Spanish economy in ‘slow recovery’

Spain’s economy pursued a “slow recovery” in early 2011, the Bank of Spain said yesterday, after joining crisis-torn Greece and Ireland as the only eurozone economies to shrink in 2010. Spain is fending off fears in international financial markets that...

Spain’s economy pursued a “slow recovery” in early 2011, the Bank of Spain said yesterday, after joining crisis-torn Greece and Ireland as the only eurozone economies to shrink in 2010.

Spain is fending off fears in international financial markets that its public deficit is unsustainably high and could prompt the country to follow Greece and Ireland into seeking an EU-IMF bailout.

Economic activity will need to pick up speed if Madrid is to meet its target of slashing the public deficit to below the European Union limit of three per cent of annual economic output by 2013 from 9.24 per cent last year.

“The indicators for the first few months of 2011, while still scant, point in general to a continuation of the path of slow recovery of activity with characteristics similar to the end of last year,” the Bank of Spain said in its monthly bulletin for February published yesterday.

The bank said consumer sentiment was “clearly improving”, with average confidence levels in January and February sharply ahead of the fourth quarter of 2010.
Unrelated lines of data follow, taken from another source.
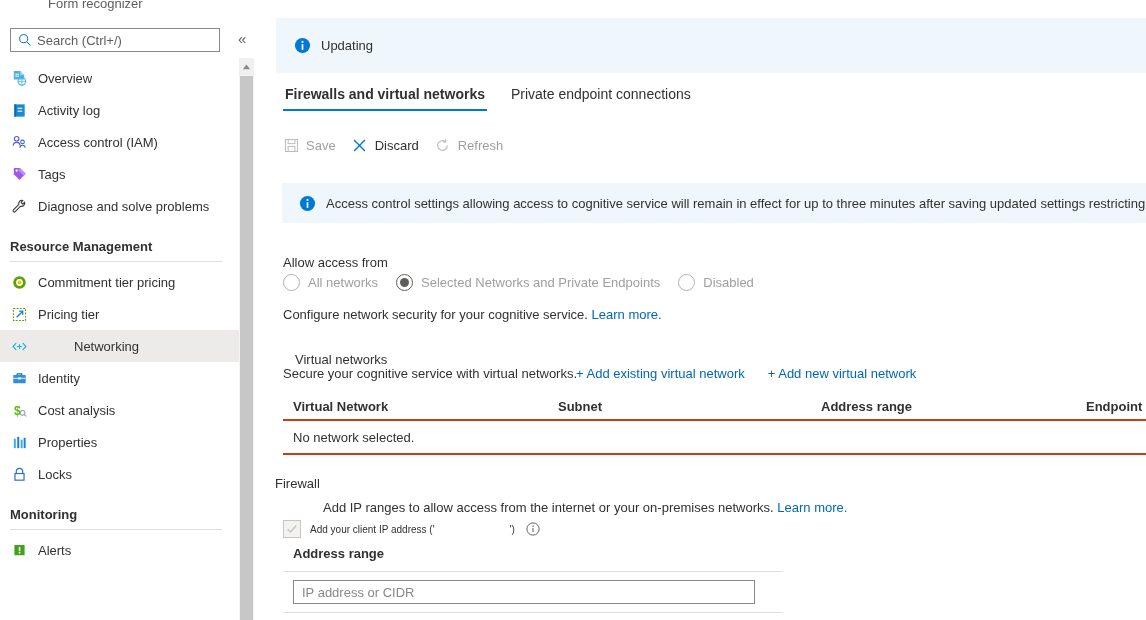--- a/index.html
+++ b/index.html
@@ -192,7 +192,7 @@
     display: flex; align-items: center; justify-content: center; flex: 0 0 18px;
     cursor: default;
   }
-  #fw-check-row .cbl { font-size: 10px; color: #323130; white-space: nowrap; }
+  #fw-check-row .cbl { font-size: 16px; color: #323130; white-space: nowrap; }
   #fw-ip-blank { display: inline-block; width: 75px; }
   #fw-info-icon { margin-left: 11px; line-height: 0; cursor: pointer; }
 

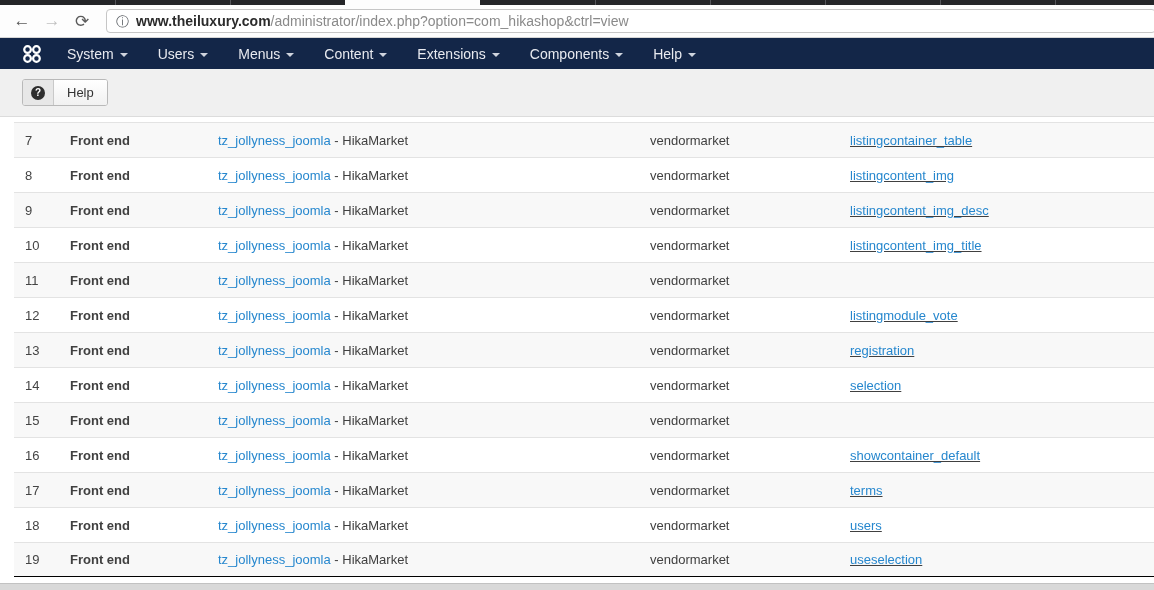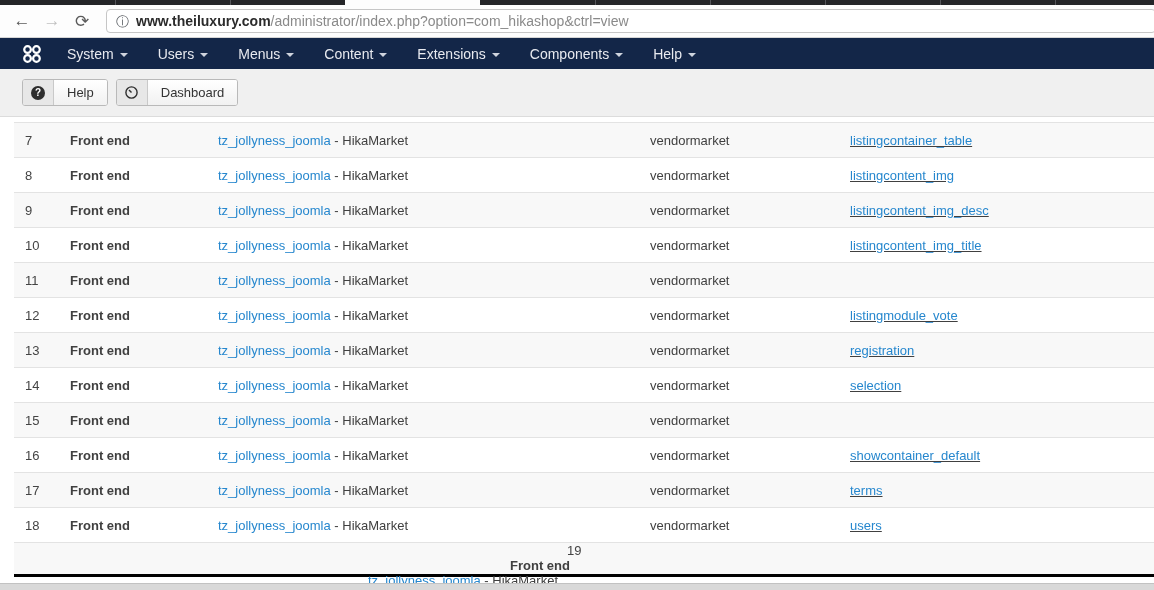--- a/index.html
+++ b/index.html
@@ -136,15 +136,6 @@
       </div>
     <div class="label-cell">Help</div>
   </div>
-  <div class="jbtn">
-    <div class="icon-cell">
-      <svg width="15" height="15" viewBox="0 0 15 15">
-        <circle cx="7.5" cy="7.5" r="5.6" fill="none" stroke="#2e2e2e" stroke-width="1.4"></circle>
-        <line x1="7.5" y1="7.5" x2="5" y2="5" stroke="#2e2e2e" stroke-width="1.4"></line>
-      </svg>
-    </div>
-    <div class="label-cell">Dashboard</div>
-  </div>
 </div>
 
 <div class="content">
The Spanish economy slum-ped into recession in the second half of 2008 as the global financial meltdown compounded the collapse of the once-booming property market, which had fuelled growth for over a decade.

It inched out of recession with feeble or flat quarterly economic growth rates in 2010. Over the year as a whole, Spain’s gross domestic product declined 0.1 per cent, after contracting 3.7 per cent in 2009.

The Spanish government predicts the economy will expand 1.3 per cent this year but the International Monetary Fund has tipped more moderate growth of just 0.6 per cent.

Spain’s deficit-reduction tar-gets are based on its forecast that the economy will grow by a far more robust 2.5 per cent in 2012 and 2.7 per cent in 2013.

Spain’s industrial production grew 3.8 per cent in January from the same month last year, after falling 0.1 per cent in December, the national statistics institute said earlier yesterday.